Example: “hello” becomes “hello”
Sentence Case
Convert your text into sentence case with just one click. This tool capitalises the first letter of each sentence while keeping the rest in lowercase. Perfect for emails, articles, or casual writing.
Lower Case
Change all your text into lowercase instantly. This tool makes every letter small, ideal for formatting social posts, file names, or technical documents where capital letters aren’t needed.
Upper Case
Turn your entire text into UPPERCASE in seconds. Use this feature when you need to highlight something important, create headings, or make your message stand out clearly.
Capitalized Case
Make the first letter of every word uppercase using the Capitalized Case feature. Great for titles, headings, or stylish formatting. It adds a neat, professional look to any sentence.
Alternating Case
Switch your text into alternating case, where letters shift between uppercase and lowercase. It’s fun, eye-catching, and great for memes, social posts, or playful writing.
Title Case
Use Title Case to capitalise all major words in your sentence, just like book or blog titles. It follows proper title formatting rules, ideal for headlines and professional content.
Wide Text
Convert normal text into wide or spaced-out letters. This Wide Text tool adds extra spacing between characters, making your words look bold, stylish, and ready for social media or creative projects.
Frequently Asked Questions
What does a case converter do?
A case converter changes the capitalisation format of your text without altering any of the words, numbers, punctuation, or spacing. You paste your text into the tool, select the format you want (such as uppercase, lowercase, or title case), and the case converter transforms the capitalisation instantly. The result is ready to copy and use immediately.
Is the case converter free to use?
Yes. The tool is completely free, with no subscription, no account, and no usage limit. You can convert as much text as you need, across as many sessions as you want, without any cost or restriction.
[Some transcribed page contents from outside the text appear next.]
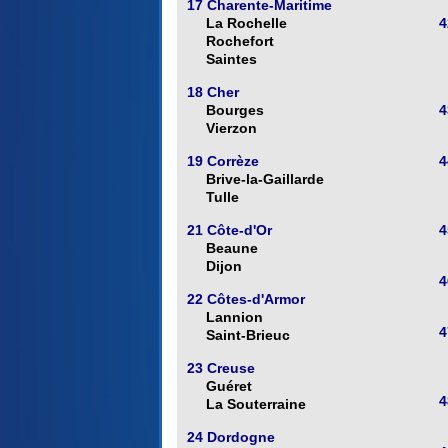
17 Charente-Maritime
La Rochelle
4
Rochefort
Saintes
18 Cher
Bourges
4
Vierzon
19 Corrèze
4
Brive-la-Gaillarde
Tulle
21 Côte-d'Or
4
Beaune
Dijon
4
22 Côtes-d'Armor
Lannion
4
Saint-Brieuc
23 Creuse
Guéret
4
La Souterraine
24 Dordogne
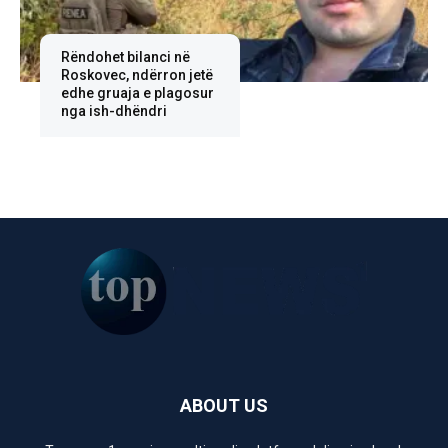
Rëndohet bilanci në
Roskovec, ndërron jetë
edhe gruaja e plagosur
nga ish-dhëndri
ABOUT US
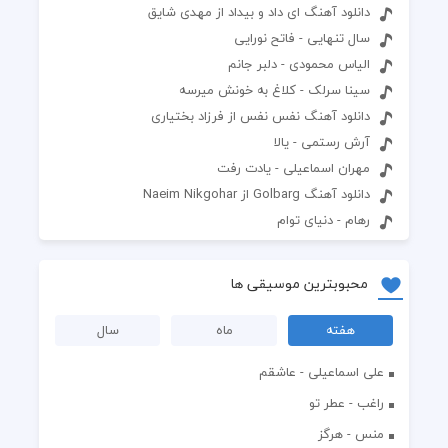
دانلود آهنگ ای داد و بیداد از مهدی شایق
سال تنهایی - فاتح نورایی
الیاس محمودی - دلبر جانم
سینا سرلک - کلاغ به خونش میرسه
دانلود آهنگ نفس نفس از فرزاد بختیاری
آرش رستمی - یالا
مهران اسماعیلی - یادت رفت
دانلود آهنگ Golbarg از Naeim Nikgohar
رهام - دنیای توام
محبوبترین موسیقی ها
هفته
ماه
سال
علی اسماعیلی - عاشقم
راغب - عطر تو
منس - هرگز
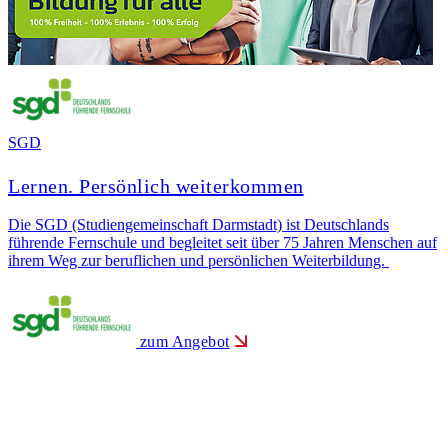
SGD
W
Lernen. Persönlich weiterkommen
Die SGD (Studiengemeinschaft Darmstadt) ist Deutschlands
D
führende Fernschule und begleitet seit über 75 Jahren Menschen auf
G
ihrem Weg zur beruflichen und persönlichen Weiterbildung.
W
zum Angebot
Does the tool save or share my text?
No. All conversions happen in your browser using client-side JavaScript. Your text is never sent to any server, never logged in a database, and never shared with any third party. The content you paste into the tool exists only on your device for the duration of your session.
What is the difference between Title Case and Capitalized Case?
Capitalized Case capitalises the first letter of every word without exception, including articles, prepositions, and conjunctions. Title Case follows editorial grammar rules: major words get capitalised, but short articles (a, an, the), prepositions (in, on, for, at), and conjunctions (and, but, or) stay lowercase unless they appear as the first or last word.
Can I use the case converter on my phone or tablet?
Yes. The tool is fully responsive and works in any modern mobile browser on iOS and Android. You do not need to download an app or install anything. Open the page in your browser, paste your text, and convert it the same way you would on a desktop.